A total of 490 acres of state land near Twisp — in seven separate parcels — could ultimately be sold at auction because the property doesn’t produce revenue for the school trusts managed by the Washington Department of Natural Resources (DNR).
DNR plans to transfer these parcels into the state land bank. The land bank holds properties DNR has recently purchased that have the potential to generate more income for the trust. It also holds properties that are awaiting sale.
Two of the parcels in the Methow Valley — at 80 and 120 acres — are south of Twisp on the east side of Highway 153 near the Okanogan County Public Utility District substation. There is a 30-acre parcel south of Twisp on the west side of the highway on the Methow River, north of Beaver Creek Road. The four others — two 40-acre parcels, one 120-acre parcel and one that’s 140 acres — are off Balky Hill Road.

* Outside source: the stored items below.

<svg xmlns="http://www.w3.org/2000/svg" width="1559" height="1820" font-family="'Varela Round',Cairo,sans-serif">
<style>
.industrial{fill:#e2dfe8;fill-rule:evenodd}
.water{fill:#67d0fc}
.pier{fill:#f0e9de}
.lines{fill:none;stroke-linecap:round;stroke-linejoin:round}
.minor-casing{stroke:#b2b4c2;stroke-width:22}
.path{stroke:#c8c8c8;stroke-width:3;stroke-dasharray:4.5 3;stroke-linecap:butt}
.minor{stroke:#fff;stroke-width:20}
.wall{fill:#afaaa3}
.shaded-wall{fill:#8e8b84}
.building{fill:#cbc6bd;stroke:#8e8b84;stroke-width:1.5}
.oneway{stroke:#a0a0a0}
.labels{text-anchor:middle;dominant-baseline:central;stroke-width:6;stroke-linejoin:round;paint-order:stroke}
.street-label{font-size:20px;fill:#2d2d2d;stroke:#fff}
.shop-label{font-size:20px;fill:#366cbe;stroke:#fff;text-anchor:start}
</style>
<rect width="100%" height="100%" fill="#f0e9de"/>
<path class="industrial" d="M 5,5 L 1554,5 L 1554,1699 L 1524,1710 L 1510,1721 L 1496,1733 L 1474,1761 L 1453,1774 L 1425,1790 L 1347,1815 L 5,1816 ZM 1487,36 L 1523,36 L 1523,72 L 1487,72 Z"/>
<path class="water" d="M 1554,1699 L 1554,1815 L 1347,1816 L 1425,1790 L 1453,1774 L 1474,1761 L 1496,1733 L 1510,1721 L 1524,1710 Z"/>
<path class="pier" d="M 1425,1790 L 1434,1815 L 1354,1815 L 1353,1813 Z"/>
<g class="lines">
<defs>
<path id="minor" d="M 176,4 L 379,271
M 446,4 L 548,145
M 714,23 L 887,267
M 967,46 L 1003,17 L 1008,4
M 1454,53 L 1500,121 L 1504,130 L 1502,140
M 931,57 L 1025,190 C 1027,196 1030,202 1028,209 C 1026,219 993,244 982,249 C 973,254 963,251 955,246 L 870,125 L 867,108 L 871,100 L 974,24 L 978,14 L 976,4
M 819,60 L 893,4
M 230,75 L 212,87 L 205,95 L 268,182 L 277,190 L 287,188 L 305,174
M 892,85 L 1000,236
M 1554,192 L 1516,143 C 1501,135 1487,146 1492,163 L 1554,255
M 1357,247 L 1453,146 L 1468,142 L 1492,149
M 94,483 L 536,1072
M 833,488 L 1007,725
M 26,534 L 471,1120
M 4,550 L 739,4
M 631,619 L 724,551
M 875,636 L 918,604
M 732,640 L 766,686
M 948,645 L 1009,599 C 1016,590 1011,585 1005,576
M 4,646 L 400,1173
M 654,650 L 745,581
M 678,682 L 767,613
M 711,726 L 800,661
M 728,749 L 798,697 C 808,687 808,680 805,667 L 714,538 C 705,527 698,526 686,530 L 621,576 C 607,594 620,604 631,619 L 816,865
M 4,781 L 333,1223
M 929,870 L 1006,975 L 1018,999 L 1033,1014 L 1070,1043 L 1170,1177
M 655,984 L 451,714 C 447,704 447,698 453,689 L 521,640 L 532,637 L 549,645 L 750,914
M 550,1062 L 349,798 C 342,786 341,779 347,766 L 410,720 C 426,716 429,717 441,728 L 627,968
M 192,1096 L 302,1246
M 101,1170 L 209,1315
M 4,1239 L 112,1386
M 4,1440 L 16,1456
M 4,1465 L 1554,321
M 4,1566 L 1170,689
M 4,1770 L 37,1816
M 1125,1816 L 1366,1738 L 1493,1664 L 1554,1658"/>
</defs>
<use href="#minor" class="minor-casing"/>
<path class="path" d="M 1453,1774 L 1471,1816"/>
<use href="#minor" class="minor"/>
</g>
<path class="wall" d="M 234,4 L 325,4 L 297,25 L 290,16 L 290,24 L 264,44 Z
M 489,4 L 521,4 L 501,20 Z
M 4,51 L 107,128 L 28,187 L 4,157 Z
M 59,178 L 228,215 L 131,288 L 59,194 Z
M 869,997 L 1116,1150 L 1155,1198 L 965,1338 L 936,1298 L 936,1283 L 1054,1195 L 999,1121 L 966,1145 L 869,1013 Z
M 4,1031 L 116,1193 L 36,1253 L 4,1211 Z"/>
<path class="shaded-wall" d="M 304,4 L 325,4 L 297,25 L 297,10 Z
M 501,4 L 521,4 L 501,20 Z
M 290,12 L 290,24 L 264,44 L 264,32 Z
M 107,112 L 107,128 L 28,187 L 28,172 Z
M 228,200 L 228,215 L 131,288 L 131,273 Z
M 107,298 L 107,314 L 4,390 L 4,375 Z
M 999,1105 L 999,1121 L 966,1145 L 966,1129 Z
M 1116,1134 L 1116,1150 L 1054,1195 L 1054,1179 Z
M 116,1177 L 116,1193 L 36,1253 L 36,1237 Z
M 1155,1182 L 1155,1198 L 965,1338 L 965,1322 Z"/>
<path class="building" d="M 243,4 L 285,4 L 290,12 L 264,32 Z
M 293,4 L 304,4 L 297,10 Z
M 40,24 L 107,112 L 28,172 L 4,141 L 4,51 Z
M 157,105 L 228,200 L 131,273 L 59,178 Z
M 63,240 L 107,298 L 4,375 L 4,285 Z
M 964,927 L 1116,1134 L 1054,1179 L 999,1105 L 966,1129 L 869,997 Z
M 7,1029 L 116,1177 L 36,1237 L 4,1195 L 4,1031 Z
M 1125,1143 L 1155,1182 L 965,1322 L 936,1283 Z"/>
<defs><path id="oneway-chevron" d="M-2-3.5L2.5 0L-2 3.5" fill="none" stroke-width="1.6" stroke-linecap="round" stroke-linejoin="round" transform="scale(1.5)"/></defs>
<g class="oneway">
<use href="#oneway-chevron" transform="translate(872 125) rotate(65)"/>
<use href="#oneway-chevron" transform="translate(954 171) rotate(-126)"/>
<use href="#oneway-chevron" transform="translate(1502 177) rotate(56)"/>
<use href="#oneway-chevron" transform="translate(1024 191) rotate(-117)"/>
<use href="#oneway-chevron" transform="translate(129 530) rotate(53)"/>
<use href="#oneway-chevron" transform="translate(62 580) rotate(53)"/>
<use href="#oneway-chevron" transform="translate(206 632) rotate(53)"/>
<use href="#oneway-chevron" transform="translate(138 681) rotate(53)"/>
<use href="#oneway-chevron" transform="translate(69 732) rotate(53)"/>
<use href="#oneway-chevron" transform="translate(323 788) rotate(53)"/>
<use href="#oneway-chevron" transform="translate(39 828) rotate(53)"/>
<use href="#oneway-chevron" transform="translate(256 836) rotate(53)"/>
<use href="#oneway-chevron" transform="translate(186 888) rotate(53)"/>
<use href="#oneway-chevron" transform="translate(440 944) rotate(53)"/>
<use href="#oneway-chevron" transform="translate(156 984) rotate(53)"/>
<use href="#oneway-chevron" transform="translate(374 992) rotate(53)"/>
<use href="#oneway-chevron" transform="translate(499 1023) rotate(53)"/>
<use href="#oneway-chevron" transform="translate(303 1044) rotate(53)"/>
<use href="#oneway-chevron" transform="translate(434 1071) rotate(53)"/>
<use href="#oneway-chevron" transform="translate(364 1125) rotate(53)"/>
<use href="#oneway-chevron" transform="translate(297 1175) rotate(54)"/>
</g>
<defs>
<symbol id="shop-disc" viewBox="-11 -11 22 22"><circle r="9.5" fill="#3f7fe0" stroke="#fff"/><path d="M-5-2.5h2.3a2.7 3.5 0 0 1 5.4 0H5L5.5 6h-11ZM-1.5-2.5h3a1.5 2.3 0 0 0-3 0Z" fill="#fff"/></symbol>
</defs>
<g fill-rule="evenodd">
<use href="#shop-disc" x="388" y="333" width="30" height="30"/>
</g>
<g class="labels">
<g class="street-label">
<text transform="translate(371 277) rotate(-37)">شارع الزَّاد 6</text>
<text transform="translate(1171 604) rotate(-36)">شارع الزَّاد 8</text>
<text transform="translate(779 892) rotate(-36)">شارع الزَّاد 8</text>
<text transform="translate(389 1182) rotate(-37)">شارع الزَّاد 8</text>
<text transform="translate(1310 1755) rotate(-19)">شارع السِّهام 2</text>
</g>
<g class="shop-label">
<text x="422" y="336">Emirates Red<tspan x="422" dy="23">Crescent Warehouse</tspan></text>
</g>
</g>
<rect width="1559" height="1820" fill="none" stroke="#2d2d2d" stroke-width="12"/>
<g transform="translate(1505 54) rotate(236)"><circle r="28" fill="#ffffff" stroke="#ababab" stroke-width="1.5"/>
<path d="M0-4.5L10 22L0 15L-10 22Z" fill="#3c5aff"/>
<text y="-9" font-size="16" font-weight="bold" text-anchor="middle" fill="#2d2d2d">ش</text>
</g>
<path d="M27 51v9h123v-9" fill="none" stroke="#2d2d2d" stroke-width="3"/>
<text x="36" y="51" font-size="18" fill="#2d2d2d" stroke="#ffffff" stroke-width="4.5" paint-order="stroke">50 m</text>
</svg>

DNR earmarks land for transfer when it’s considered no longer suitable for the land trust. Unsuitable properties don’t produce revenue and are often isolated parcels, according to DNR.
The land swaps will make managing these lands more efficient by consolidating parcels and increase marketing options for the trust revenue. It will also enhance the sustainability of working trust landscapes to provide for future generations, according to DNR.
A recent revision to state law requires DNR to buy suitable land before selling the existing state properties — the opposite approach of the old system. These new purchases are put in the land bank until they can be swapped — at equal value — with the trust lands, Deborah Whitney, DNR’s exchange project manager, said.
In addition to the seven parcels in the Methow Valley, there are one near Tonasket and four near Conconully. Other trust lands being considered for transfer into the land bank are in Spokane, Benton, Jefferson and Klickitat counties. If approved, they would be swapped for properties already in the land bank in Benton, Kitsap, Skagit and Snohomish counties.
In a separate proposal, DNR is considering swapping about 2,200 acres of state land for up to 2,640 acres of private property, all in Chelan County. The objective is to consolidate trust lands, improve management efficiencies, support fish and wildlife habitat, and enhance access to trust lands.
DNR is required to sell the properties at auction at fair-market value — the minimum bid for the properties is the appraisal, Whitney said. Proceeds go into the land bank so DNR can purchase other properties for future transfers.
In managing the properties, DNR will ensure that revenue is distributed to the different trust accounts in proportion to the original acreage and value, Whitney said.
Before any action is taken, it must be approved by the state Board of Natural Resources. The board also must approve individual parcel auctions.
DNR can sell property to a city or government agency without going through an auction, Whitney said.
DNR hopes the proposal to put these properties in the land bank will go before the board in February or March. Auctions would take place next spring or summer, Whitney said.
People can comment about the proposed transfers to the land bank until Nov. 22 at email@example.com. For more information and a map of the properties, visit www.dnr.wa.gov/managed-lands/land-transactions/land-bank-exchange-2019, or contact Whitney at (360) 902-1482 or firstname.lastname@example.org. The public can also provide input to the Board of Natural Resources at each phase.
State trust lands
The Department of Natural Resources (DNR) manages 3 million acres of state trust lands to produce non-tax revenue for specific beneficiaries.
The origins of the arrangement go back to 1889, before Washington became a state. Congress granted Washington millions of acres to support public institutions, and the lands remain a source of financial support to various beneficiaries.
The beneficiaries include public schools, state universities, buildings on the capitol campus, and correctional facilities. The largest is the Common School trust, with approximately 1.8 million acres of forestland, agricultural lands and other lands that help support construction projects at K-12 schools.
The others are the Agricultural School, Normal School, Scientific School, and University Original trusts.